Quanto à estimativa do nível de longo prazo em que a taxa de juro se fixará, Winograd continua a esperar que a taxa terminal deste ciclo seja de 3,0-3,5%, o que é um pouco mais elevado do que a taxa da Fed. "Se a economia continuar a expandir-se às taxas atuais ou perto delas, suspeito que a estimativa de longo prazo da Fed irá aumentar ao longo do tempo", comenta o especialista.
"Embora os preços dos serviços de transporte e dos bens básicos tenham arrefecido em maio, a inflação da habitação continua a impulsionar o crescimento global dos preços muito acima do objetivo de 2%, retirando qualquer pressão sobre a Reserva Federal para aliviar a política monetária em breve", acrescenta Morgane Delledonne, da Global X. "Além disso, o forte mercado de trabalho em maio, aliado ao facto de as empresas terem gerado margens de lucro recorde ao alavancarem os investimentos em tecnologia em vez de cortarem mão de obra, mostra que a economia dos EUA está a manter uma posição sólida, apesar das taxas de juro elevadas em relação aos níveis históricos", continua a responsável de Investimento Estratégico para a Europa. "Além disso, as eleições presidenciais poderão aumentar a volatilidade do mercado e a incerteza quanto aos gastos futuros do governo, o que, por sua vez, poderá ter um impacto significativo nas perspetivas da Fed para a inflação e para o crescimento económico. De um modo geral, na nossa opinião, é provável que a Fed corte as taxas uma vez em dezembro ou mesmo que mantenha as taxas estáveis durante todo o ano", afirma a especialista.

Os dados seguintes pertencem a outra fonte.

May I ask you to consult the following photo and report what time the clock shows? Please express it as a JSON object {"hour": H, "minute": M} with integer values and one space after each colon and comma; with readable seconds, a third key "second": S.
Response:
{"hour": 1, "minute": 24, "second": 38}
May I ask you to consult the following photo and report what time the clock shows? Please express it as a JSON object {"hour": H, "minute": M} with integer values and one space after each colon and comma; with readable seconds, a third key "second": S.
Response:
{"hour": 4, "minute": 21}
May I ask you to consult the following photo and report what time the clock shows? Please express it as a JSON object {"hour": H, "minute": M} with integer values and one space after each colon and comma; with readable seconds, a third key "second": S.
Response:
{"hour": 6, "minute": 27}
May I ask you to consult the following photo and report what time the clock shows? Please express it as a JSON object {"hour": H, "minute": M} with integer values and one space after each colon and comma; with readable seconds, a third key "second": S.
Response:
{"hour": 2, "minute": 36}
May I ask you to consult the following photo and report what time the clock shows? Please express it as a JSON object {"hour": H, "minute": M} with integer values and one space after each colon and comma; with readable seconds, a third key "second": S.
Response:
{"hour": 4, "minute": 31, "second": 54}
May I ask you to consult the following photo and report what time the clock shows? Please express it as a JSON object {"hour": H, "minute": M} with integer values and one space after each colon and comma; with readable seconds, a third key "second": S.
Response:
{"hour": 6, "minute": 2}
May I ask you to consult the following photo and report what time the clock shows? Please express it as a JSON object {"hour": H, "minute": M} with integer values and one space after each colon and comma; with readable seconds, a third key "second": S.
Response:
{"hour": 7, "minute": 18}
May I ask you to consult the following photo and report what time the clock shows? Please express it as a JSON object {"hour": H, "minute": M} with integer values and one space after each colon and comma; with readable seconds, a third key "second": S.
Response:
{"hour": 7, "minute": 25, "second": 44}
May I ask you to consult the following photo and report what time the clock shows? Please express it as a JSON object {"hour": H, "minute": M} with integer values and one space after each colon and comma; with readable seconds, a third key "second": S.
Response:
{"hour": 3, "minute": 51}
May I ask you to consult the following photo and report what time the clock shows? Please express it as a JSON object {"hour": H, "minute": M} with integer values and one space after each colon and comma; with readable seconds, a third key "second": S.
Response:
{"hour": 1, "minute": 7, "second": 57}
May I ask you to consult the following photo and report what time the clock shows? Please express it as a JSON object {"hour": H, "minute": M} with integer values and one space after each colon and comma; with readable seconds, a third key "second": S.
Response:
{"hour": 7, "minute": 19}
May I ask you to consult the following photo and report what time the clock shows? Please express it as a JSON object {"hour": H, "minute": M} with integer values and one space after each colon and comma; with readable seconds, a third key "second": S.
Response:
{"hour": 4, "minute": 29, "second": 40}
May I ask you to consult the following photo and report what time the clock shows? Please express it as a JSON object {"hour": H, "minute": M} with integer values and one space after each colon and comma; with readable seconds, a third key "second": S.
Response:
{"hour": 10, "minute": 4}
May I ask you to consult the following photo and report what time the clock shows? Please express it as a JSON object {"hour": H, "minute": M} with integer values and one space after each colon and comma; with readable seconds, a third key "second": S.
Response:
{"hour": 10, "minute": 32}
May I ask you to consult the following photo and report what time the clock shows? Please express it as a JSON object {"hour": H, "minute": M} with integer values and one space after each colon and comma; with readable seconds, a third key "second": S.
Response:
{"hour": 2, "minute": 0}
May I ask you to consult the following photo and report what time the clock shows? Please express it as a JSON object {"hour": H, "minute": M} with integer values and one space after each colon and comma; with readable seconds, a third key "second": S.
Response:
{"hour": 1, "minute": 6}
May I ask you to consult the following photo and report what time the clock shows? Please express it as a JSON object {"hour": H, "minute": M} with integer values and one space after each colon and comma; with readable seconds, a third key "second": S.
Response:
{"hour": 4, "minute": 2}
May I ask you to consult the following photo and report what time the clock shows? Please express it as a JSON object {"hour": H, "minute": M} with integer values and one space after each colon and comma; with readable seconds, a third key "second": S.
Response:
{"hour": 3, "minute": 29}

“É evidente que a Fed, que há muito queria começar a fazer cortes, está a adaptar-se gradualmente à realidade de que as taxas terão de permanecer elevadas durante mais tempo, não só a curto prazo, mas também a longo prazo”, acrescenta Jean Boivin, diretor do BlackRock Investment Institute (BII). O especialista salienta ainda que a Fed mudou de opinião várias vezes nos últimos meses sobre a trajetória política planeada, reiterando a sua abordagem dependente dos dados. "É provável que as surpresas inflacionistas - em qualquer direção - continuem a conduzir a amplas revisões das perspetivas políticas. Com pouca clareza por parte dos bancos centrais sobre o caminho a seguir, os mercados tornaram-se propensos a reagir fortemente a dados individuais, como vimos novamente hoje com o salto no S&P 500 após o IPC e a queda acentuada nas yields do Tesouro a dez anos", comenta o especialista.
Os possíveis impactos nas escolhas do BCE
Por último, Wolfgang Bauer, gestor de fundos na equipa de Fixed Income Institutional da M&G Investments, centra-se nas escolhas divergentes das duas principais instituições monetárias dos mercados desenvolvidos. "Depois do corte hawkish do BCE na semana passada e da revisão em alta da sua previsão de inflação, a Fed fez ontem praticamente o contrário", explica. "Poucas horas depois da divulgação de um valor surpreendentemente baixo da inflação do IPC, o banco central dos EUA decidiu manter as taxas de juro inalteradas e, mais importante ainda, deslocou o dot plot para cima, indicando assim que só vai cortar uma vez este ano", diz. "A cautela da Fed irá provavelmente ajudar os falcões do BCE a suspenderem, por enquanto, novos cortes. Embora o ambiente económico europeu seja diferente do dos EUA, parece improvável que o banco central europeu prossiga com a flexibilização da política monetária enquanto a Fed se mantiver firme", conclui o especialista da M&G Investments.